3. Dieses und das angefochtene Urteil sind vorläufig vollstreckbar. Die Beklagte zu 1 kann die Vollstreckung abwenden durch Sicherheitsleistung in Höhe von 110 % des aus dem Urteil vollstreckbaren Betrags, wenn nicht der Kläger vor der Vollstreckung Sicherheit in Höhe von 110 % des jeweils zu vollstreckenden Betrags leistet.
4. Die Revision wird nicht zugelassen.
Gründe
I. Der Kläger begehrt von den Beklagten Schadensersatz im Zusammenhang mit dem Erwerb eines bei der Beklagten zu 1 versicherten Hausanwesens.
Die frühere Ehefrau des Klägers, Frau Ines-Isabel O. (im Folgenden: Versicherungsnehmerin), war Alleineigentümerin des mit einem Einfamilienhaus bebauten Grundstücks B.-weg 4 in L., für das sie bei der Beklagten zu 1 eine Wohngebäudeversicherung unterhielt. Der Versicherungsvertrag sah eine vierteljährliche Beitragszahlung vor. Nach ihrer Scheidung vom Kläger übertrug die Versicherungsnehmerin diesem durch notarielle Auseinandersetzungsvereinbarung vom 27.01.2020 das versicherte Hausanwesen gegen Übernahme von Verbindlichkeiten. Die Eigentumsumschreibung im Grundbuch erfolgte am 23.10.2020.

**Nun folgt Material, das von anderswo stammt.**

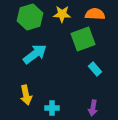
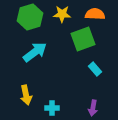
cyan arrow: moved 2 px up
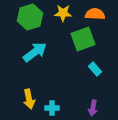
yellow star: moved 1 px right, 1 px up
yellow arrow: moved 3 px right, 4 px down
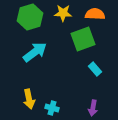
cyan cross: rotated 16 degrees clockwise
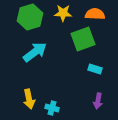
cyan rectangle: rotated 32 degrees counterclockwise
purple arrow: moved 5 px right, 7 px up
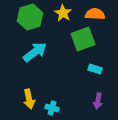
yellow star: rotated 30 degrees clockwise
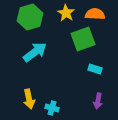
yellow star: moved 3 px right
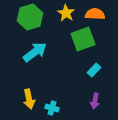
cyan rectangle: moved 1 px left, 1 px down; rotated 64 degrees counterclockwise
purple arrow: moved 3 px left
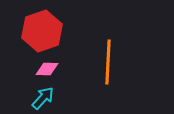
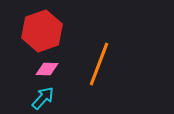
orange line: moved 9 px left, 2 px down; rotated 18 degrees clockwise
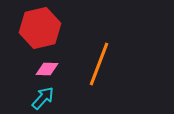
red hexagon: moved 2 px left, 3 px up; rotated 6 degrees clockwise
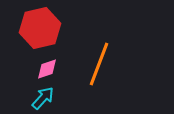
pink diamond: rotated 20 degrees counterclockwise
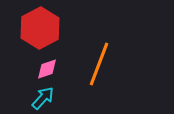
red hexagon: rotated 15 degrees counterclockwise
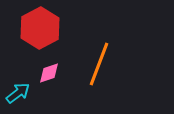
pink diamond: moved 2 px right, 4 px down
cyan arrow: moved 25 px left, 5 px up; rotated 10 degrees clockwise
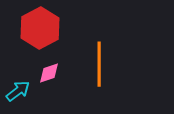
orange line: rotated 21 degrees counterclockwise
cyan arrow: moved 2 px up
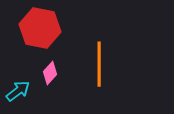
red hexagon: rotated 21 degrees counterclockwise
pink diamond: moved 1 px right; rotated 30 degrees counterclockwise
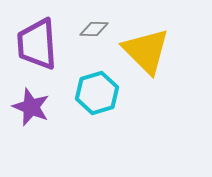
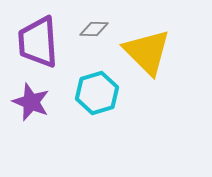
purple trapezoid: moved 1 px right, 2 px up
yellow triangle: moved 1 px right, 1 px down
purple star: moved 5 px up
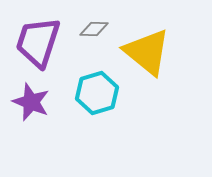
purple trapezoid: rotated 22 degrees clockwise
yellow triangle: rotated 6 degrees counterclockwise
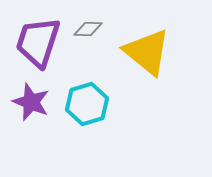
gray diamond: moved 6 px left
cyan hexagon: moved 10 px left, 11 px down
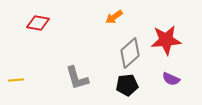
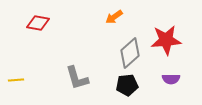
purple semicircle: rotated 24 degrees counterclockwise
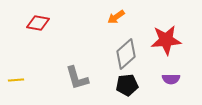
orange arrow: moved 2 px right
gray diamond: moved 4 px left, 1 px down
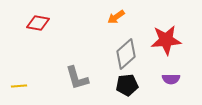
yellow line: moved 3 px right, 6 px down
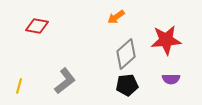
red diamond: moved 1 px left, 3 px down
gray L-shape: moved 12 px left, 3 px down; rotated 112 degrees counterclockwise
yellow line: rotated 70 degrees counterclockwise
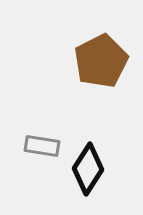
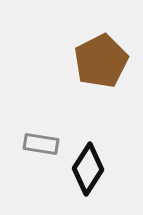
gray rectangle: moved 1 px left, 2 px up
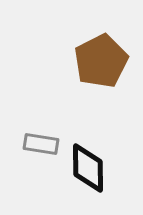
black diamond: moved 1 px up; rotated 33 degrees counterclockwise
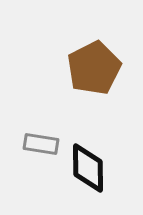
brown pentagon: moved 7 px left, 7 px down
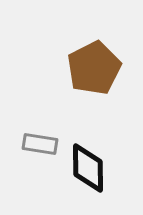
gray rectangle: moved 1 px left
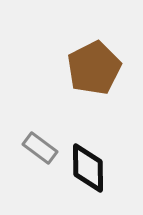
gray rectangle: moved 4 px down; rotated 28 degrees clockwise
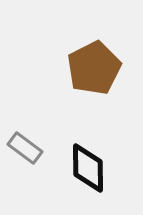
gray rectangle: moved 15 px left
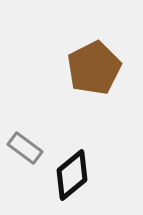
black diamond: moved 16 px left, 7 px down; rotated 51 degrees clockwise
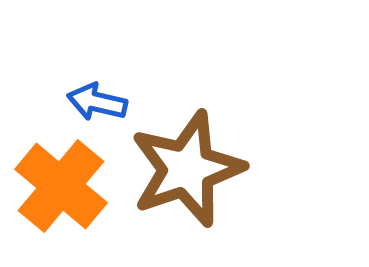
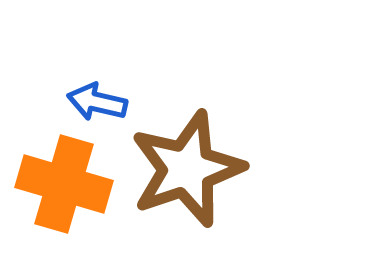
orange cross: moved 3 px right, 2 px up; rotated 24 degrees counterclockwise
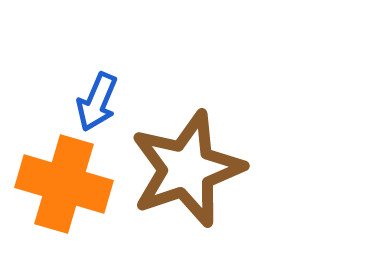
blue arrow: rotated 80 degrees counterclockwise
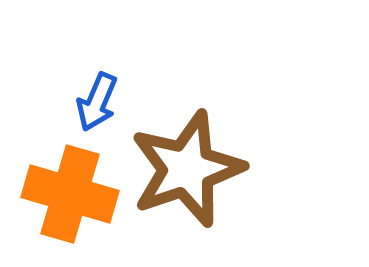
orange cross: moved 6 px right, 10 px down
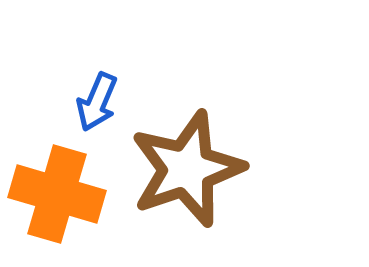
orange cross: moved 13 px left
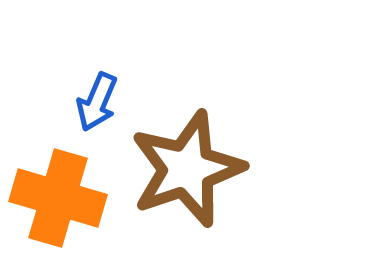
orange cross: moved 1 px right, 4 px down
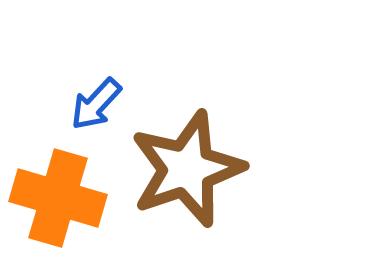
blue arrow: moved 1 px left, 2 px down; rotated 20 degrees clockwise
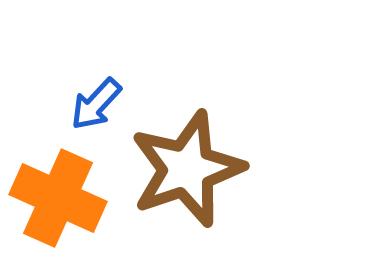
orange cross: rotated 8 degrees clockwise
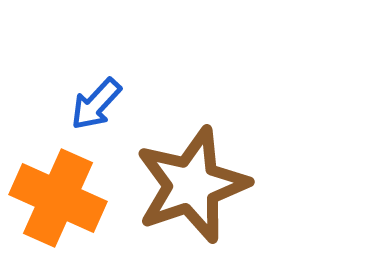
brown star: moved 5 px right, 16 px down
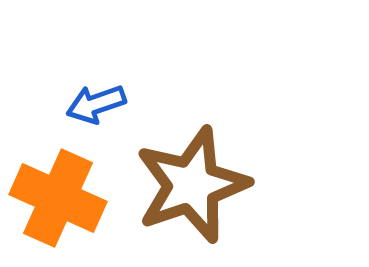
blue arrow: rotated 28 degrees clockwise
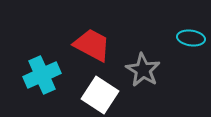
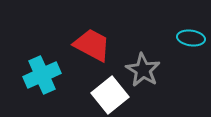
white square: moved 10 px right; rotated 18 degrees clockwise
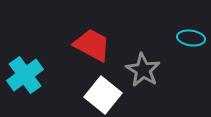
cyan cross: moved 17 px left; rotated 12 degrees counterclockwise
white square: moved 7 px left; rotated 12 degrees counterclockwise
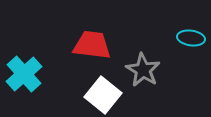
red trapezoid: rotated 21 degrees counterclockwise
cyan cross: moved 1 px left, 1 px up; rotated 6 degrees counterclockwise
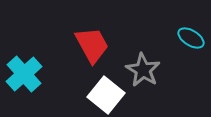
cyan ellipse: rotated 24 degrees clockwise
red trapezoid: rotated 54 degrees clockwise
white square: moved 3 px right
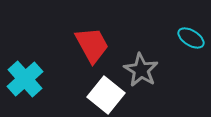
gray star: moved 2 px left
cyan cross: moved 1 px right, 5 px down
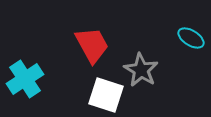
cyan cross: rotated 9 degrees clockwise
white square: rotated 21 degrees counterclockwise
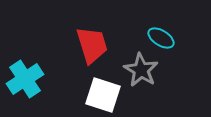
cyan ellipse: moved 30 px left
red trapezoid: rotated 12 degrees clockwise
white square: moved 3 px left
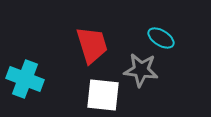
gray star: rotated 24 degrees counterclockwise
cyan cross: rotated 36 degrees counterclockwise
white square: rotated 12 degrees counterclockwise
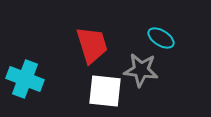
white square: moved 2 px right, 4 px up
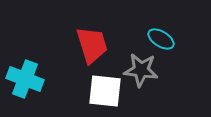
cyan ellipse: moved 1 px down
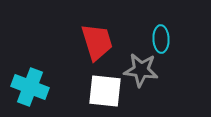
cyan ellipse: rotated 56 degrees clockwise
red trapezoid: moved 5 px right, 3 px up
cyan cross: moved 5 px right, 8 px down
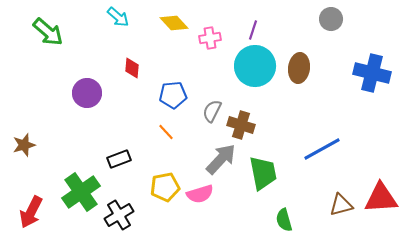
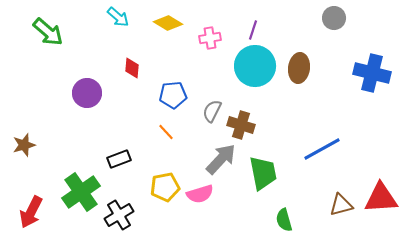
gray circle: moved 3 px right, 1 px up
yellow diamond: moved 6 px left; rotated 16 degrees counterclockwise
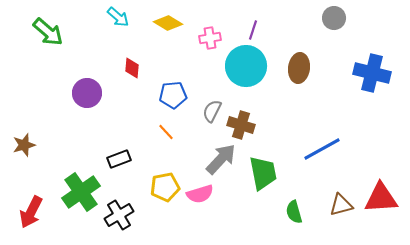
cyan circle: moved 9 px left
green semicircle: moved 10 px right, 8 px up
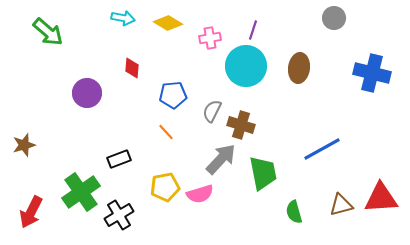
cyan arrow: moved 5 px right, 1 px down; rotated 30 degrees counterclockwise
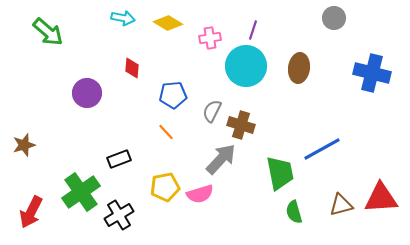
green trapezoid: moved 17 px right
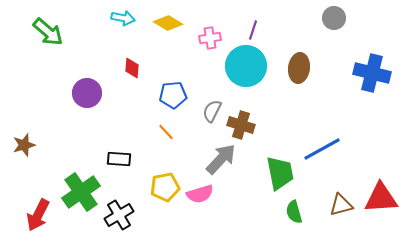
black rectangle: rotated 25 degrees clockwise
red arrow: moved 7 px right, 3 px down
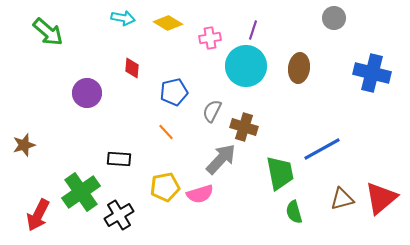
blue pentagon: moved 1 px right, 3 px up; rotated 8 degrees counterclockwise
brown cross: moved 3 px right, 2 px down
red triangle: rotated 36 degrees counterclockwise
brown triangle: moved 1 px right, 6 px up
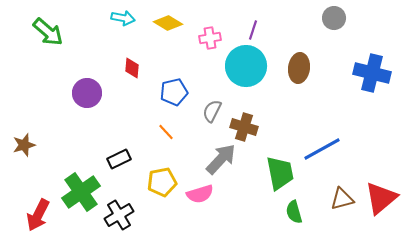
black rectangle: rotated 30 degrees counterclockwise
yellow pentagon: moved 3 px left, 5 px up
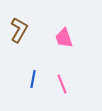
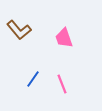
brown L-shape: rotated 110 degrees clockwise
blue line: rotated 24 degrees clockwise
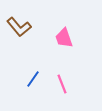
brown L-shape: moved 3 px up
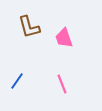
brown L-shape: moved 10 px right; rotated 25 degrees clockwise
blue line: moved 16 px left, 2 px down
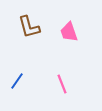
pink trapezoid: moved 5 px right, 6 px up
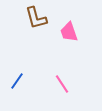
brown L-shape: moved 7 px right, 9 px up
pink line: rotated 12 degrees counterclockwise
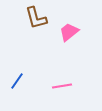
pink trapezoid: rotated 70 degrees clockwise
pink line: moved 2 px down; rotated 66 degrees counterclockwise
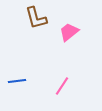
blue line: rotated 48 degrees clockwise
pink line: rotated 48 degrees counterclockwise
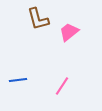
brown L-shape: moved 2 px right, 1 px down
blue line: moved 1 px right, 1 px up
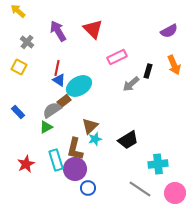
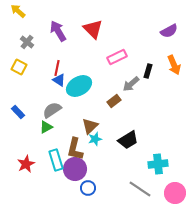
brown rectangle: moved 50 px right
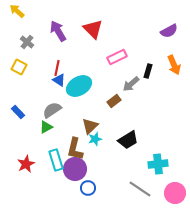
yellow arrow: moved 1 px left
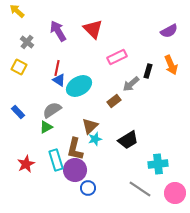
orange arrow: moved 3 px left
purple circle: moved 1 px down
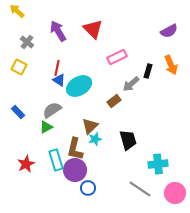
black trapezoid: rotated 75 degrees counterclockwise
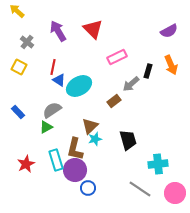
red line: moved 4 px left, 1 px up
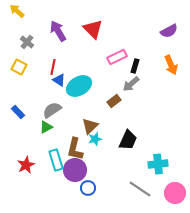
black rectangle: moved 13 px left, 5 px up
black trapezoid: rotated 40 degrees clockwise
red star: moved 1 px down
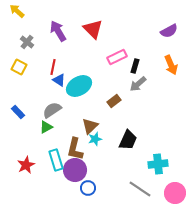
gray arrow: moved 7 px right
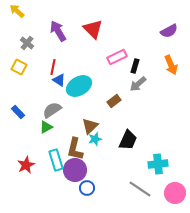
gray cross: moved 1 px down
blue circle: moved 1 px left
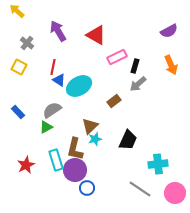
red triangle: moved 3 px right, 6 px down; rotated 15 degrees counterclockwise
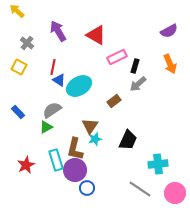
orange arrow: moved 1 px left, 1 px up
brown triangle: rotated 12 degrees counterclockwise
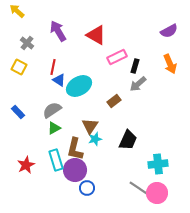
green triangle: moved 8 px right, 1 px down
pink circle: moved 18 px left
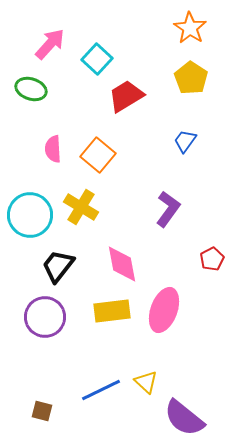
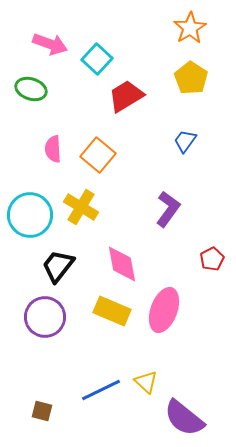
orange star: rotated 8 degrees clockwise
pink arrow: rotated 68 degrees clockwise
yellow rectangle: rotated 30 degrees clockwise
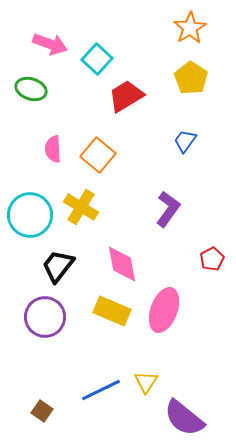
yellow triangle: rotated 20 degrees clockwise
brown square: rotated 20 degrees clockwise
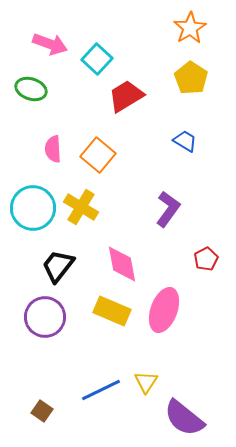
blue trapezoid: rotated 85 degrees clockwise
cyan circle: moved 3 px right, 7 px up
red pentagon: moved 6 px left
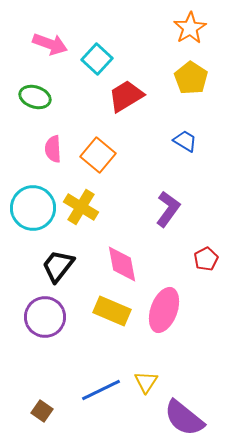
green ellipse: moved 4 px right, 8 px down
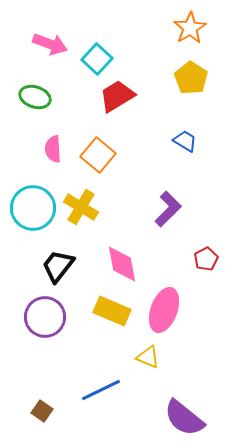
red trapezoid: moved 9 px left
purple L-shape: rotated 9 degrees clockwise
yellow triangle: moved 2 px right, 25 px up; rotated 40 degrees counterclockwise
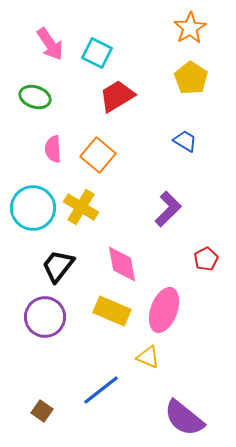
pink arrow: rotated 36 degrees clockwise
cyan square: moved 6 px up; rotated 16 degrees counterclockwise
blue line: rotated 12 degrees counterclockwise
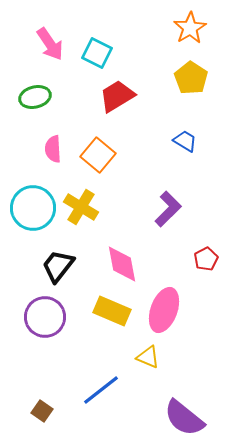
green ellipse: rotated 32 degrees counterclockwise
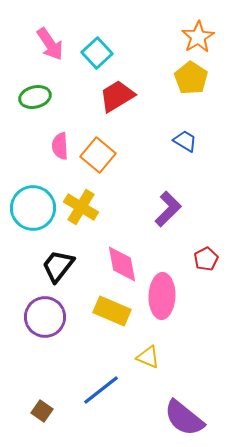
orange star: moved 8 px right, 9 px down
cyan square: rotated 20 degrees clockwise
pink semicircle: moved 7 px right, 3 px up
pink ellipse: moved 2 px left, 14 px up; rotated 18 degrees counterclockwise
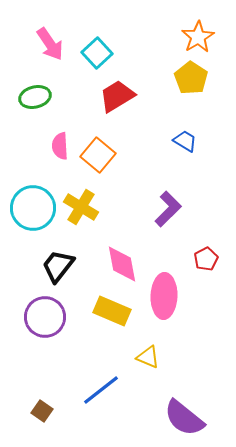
pink ellipse: moved 2 px right
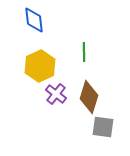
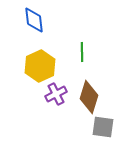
green line: moved 2 px left
purple cross: rotated 25 degrees clockwise
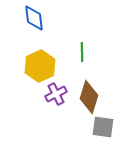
blue diamond: moved 2 px up
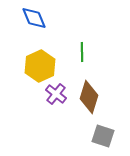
blue diamond: rotated 16 degrees counterclockwise
purple cross: rotated 25 degrees counterclockwise
gray square: moved 9 px down; rotated 10 degrees clockwise
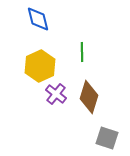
blue diamond: moved 4 px right, 1 px down; rotated 8 degrees clockwise
gray square: moved 4 px right, 2 px down
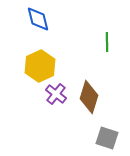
green line: moved 25 px right, 10 px up
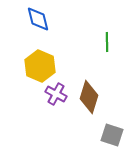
yellow hexagon: rotated 12 degrees counterclockwise
purple cross: rotated 10 degrees counterclockwise
gray square: moved 5 px right, 3 px up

Bereits Anfang Februar 2020 hatte die jetzige Ehefrau des Klägers Kati O. (im Folgenden: Zeugin O.) im Büro des Beklagten zu 2, der seinerzeit Generalagent der Beklagten zu 1 war, angerufen, um die Übertragung anzuzeigen und um die Umschreibung der Gebäudeversicherung vor Eigentumswechsel sowie ein Formular für ein SEPA-Lastschriftmandat zur Fortzahlung der Versicherungsbeiträge zu bitten, weil der Kläger befürchtete, die Versicherungsnehmerin könnte die Zahlung einstellen. Im Laufe des Telefonats teilte eine Mitarbeiterin des Beklagten zu 2, die Zeugin W., der Zeugin O. mit, dass eine vorzeitige Vertragsübernahme das Einverständnis der Versicherungsnehmerin voraussetze. Der Gesprächshergang im Übrigen ist zwischen den Parteien streitig.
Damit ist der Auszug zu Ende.